I finished Janice Y. K. Lee's The Piano Teacher today and that's when it occurred to me that this book, like The Guernsey Literary and Potato Peel Pie Society, was also set during WWII.
I've always had a particular weakness for non-/fiction written by Asian authors - Chinese ones in particular because I'm curious about how the customs and beliefs I've grown up with and am used to thinking about in the Chinese language are articulated in English.
For example - the Chinese preoccupation with food. In Chinese culture, one doesn't ask "how are you?" but "have you eaten?" Maybe it comes from living through famines over the many centuries of Chinese civilization - the most recent one during Mao's misguided Great Leap Forward in which an estimated 30MM Chinese died.

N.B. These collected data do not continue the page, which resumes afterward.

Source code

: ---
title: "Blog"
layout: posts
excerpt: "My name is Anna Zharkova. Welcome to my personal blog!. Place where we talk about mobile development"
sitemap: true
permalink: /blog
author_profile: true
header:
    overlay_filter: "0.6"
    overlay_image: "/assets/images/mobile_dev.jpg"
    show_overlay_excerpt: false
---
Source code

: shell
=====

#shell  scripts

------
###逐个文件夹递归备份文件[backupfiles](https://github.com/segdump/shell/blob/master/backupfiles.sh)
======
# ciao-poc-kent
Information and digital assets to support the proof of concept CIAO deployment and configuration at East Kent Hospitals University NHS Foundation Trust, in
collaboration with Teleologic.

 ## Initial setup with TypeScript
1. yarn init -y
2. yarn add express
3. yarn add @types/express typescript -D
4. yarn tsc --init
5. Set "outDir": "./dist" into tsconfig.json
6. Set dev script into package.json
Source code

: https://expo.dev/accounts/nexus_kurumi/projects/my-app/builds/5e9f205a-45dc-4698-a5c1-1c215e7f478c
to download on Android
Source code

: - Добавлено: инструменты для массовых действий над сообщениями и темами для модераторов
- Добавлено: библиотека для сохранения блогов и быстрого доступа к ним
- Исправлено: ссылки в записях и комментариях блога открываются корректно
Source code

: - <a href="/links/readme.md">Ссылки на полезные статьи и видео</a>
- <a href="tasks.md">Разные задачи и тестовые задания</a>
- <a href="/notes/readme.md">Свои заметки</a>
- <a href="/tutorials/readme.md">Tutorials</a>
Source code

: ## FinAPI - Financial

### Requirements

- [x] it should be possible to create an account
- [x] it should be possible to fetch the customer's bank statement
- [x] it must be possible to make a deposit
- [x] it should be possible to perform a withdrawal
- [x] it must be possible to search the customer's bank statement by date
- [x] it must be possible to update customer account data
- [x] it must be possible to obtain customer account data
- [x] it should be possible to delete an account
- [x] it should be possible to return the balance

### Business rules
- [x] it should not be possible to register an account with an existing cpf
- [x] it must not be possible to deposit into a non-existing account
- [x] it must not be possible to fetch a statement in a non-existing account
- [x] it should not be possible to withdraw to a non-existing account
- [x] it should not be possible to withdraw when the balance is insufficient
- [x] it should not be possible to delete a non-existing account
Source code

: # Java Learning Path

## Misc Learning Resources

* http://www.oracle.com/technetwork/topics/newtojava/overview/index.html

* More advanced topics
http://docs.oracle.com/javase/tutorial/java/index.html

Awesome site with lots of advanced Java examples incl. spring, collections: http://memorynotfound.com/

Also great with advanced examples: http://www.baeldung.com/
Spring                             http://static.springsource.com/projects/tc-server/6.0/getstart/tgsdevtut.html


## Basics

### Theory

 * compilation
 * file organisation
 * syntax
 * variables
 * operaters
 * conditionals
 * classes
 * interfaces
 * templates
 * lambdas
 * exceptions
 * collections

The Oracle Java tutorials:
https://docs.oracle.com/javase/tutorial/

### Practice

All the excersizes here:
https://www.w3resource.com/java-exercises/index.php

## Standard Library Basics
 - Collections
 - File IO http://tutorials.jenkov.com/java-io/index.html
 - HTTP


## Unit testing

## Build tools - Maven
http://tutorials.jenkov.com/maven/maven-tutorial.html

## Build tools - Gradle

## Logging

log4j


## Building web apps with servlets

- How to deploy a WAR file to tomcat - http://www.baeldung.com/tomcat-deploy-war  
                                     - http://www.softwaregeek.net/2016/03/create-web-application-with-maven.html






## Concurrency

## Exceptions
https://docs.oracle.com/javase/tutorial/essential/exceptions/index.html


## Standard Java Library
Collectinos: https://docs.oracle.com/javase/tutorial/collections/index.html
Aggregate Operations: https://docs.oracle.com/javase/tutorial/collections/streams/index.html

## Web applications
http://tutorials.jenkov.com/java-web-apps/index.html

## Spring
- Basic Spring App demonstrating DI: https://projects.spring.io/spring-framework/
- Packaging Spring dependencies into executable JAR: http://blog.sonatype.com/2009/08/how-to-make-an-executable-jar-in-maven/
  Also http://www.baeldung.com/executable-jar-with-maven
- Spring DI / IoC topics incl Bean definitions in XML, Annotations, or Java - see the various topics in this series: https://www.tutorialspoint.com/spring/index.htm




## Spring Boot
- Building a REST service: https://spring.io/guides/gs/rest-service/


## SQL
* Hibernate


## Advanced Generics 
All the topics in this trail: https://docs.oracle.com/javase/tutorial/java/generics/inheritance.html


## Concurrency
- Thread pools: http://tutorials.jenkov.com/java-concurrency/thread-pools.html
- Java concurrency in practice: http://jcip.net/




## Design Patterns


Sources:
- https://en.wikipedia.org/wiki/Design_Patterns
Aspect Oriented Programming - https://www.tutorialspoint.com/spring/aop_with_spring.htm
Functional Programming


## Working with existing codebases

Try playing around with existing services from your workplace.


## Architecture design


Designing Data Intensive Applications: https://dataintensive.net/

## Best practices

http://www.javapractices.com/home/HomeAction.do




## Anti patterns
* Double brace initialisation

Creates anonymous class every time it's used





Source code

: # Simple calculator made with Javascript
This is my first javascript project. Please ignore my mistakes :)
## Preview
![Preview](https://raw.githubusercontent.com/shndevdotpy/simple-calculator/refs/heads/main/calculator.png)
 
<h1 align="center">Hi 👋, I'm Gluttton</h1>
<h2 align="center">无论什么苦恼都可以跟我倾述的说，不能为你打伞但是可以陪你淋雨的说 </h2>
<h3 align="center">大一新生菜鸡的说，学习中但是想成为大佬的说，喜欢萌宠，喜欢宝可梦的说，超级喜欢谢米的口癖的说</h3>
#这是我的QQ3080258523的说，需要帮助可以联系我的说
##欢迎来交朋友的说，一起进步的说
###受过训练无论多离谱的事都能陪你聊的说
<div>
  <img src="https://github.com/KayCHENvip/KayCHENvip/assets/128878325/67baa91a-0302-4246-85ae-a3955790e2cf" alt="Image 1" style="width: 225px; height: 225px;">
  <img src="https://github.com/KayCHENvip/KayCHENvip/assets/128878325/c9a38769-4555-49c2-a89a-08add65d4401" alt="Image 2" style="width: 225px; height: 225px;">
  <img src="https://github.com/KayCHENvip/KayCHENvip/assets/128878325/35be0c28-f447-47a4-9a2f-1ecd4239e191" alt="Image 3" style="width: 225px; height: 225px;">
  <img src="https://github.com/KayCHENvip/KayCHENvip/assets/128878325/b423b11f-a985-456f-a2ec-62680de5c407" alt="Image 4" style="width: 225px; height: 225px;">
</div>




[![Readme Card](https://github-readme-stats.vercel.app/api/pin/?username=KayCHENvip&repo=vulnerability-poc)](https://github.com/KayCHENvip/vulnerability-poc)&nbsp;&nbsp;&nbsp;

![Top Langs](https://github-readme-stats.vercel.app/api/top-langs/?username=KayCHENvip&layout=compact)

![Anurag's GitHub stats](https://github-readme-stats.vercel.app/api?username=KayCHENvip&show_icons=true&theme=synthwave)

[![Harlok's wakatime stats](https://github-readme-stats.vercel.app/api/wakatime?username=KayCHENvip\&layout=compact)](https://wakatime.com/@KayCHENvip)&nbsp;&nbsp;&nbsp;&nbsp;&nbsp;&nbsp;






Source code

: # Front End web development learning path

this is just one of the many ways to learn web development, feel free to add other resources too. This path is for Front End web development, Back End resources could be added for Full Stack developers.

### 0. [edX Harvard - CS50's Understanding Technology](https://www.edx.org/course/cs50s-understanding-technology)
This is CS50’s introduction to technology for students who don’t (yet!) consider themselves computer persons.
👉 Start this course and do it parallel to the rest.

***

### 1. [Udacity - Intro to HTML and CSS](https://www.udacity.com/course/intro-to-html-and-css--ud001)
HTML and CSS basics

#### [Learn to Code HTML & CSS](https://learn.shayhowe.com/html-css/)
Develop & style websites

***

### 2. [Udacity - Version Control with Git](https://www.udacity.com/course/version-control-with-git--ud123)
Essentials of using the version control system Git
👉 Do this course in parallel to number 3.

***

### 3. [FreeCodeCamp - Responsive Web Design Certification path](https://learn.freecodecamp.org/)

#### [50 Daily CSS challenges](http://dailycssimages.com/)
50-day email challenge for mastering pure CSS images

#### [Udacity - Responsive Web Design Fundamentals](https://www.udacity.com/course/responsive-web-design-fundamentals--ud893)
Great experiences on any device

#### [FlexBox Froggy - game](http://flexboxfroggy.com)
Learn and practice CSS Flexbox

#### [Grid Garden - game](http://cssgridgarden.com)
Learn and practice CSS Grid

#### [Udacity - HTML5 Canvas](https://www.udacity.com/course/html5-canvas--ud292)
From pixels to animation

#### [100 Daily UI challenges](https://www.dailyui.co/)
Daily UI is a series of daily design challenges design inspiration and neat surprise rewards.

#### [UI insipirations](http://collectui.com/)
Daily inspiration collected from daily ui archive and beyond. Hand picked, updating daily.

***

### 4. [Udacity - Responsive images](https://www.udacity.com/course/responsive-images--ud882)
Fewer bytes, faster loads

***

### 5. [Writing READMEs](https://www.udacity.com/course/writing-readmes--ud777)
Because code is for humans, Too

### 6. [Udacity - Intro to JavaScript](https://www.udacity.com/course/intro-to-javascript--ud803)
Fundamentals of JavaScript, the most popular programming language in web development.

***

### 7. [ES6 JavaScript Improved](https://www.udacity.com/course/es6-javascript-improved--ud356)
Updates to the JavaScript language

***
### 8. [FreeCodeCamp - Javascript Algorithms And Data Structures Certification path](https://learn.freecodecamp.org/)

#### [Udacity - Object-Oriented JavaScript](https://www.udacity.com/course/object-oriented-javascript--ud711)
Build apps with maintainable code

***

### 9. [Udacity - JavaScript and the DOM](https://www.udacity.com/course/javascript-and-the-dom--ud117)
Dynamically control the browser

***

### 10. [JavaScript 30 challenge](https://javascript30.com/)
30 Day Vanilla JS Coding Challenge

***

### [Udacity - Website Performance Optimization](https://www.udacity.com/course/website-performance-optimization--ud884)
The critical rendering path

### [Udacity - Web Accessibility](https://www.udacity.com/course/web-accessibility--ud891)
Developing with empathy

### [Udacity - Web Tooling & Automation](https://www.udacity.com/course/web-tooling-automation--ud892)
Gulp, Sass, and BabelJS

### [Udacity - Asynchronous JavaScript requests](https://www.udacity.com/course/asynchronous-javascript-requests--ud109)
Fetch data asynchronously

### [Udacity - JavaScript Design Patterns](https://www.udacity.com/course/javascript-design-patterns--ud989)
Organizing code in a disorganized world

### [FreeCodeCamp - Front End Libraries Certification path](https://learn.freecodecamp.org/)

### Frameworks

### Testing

Whenever I speak to my mother or aunts and uncles on the phone, they always ask if I've eaten yet. Without fail. And sometimes, I surprise myself with how Chinese I am and beat them to the punch by asking them first. Lee references this fixation in the novel and I was mildly amused by it, despite the tragic context.
I'm a bit ambivalent about the book...it was good but not great. And I think my next book will have to be contemporary in its setting - I need a break from the tragedies of WWII.
From the back cover:
In 1942, WIll Truesdale, an Englishman newly arrived in Hong Kong, falls passionately in love with Trudy Liang, a beautiful Eurasian socialite. But their affair is threatened by the invasion of the Japanese and World War II overwhelms their lives.
Ten years later, Claire Pendleton comes to Hong Kong and is hired by the wealthy Chen family as their daughter's piano teacher. Seduced by the colony's heady social life, she soon begins an affair...only to discover that her lover is hiding a devastating past. As the threads of this spellbinding novel intertwine, impossible choices emerge - between love and safety, courage and survival, the present, and, above all, the past.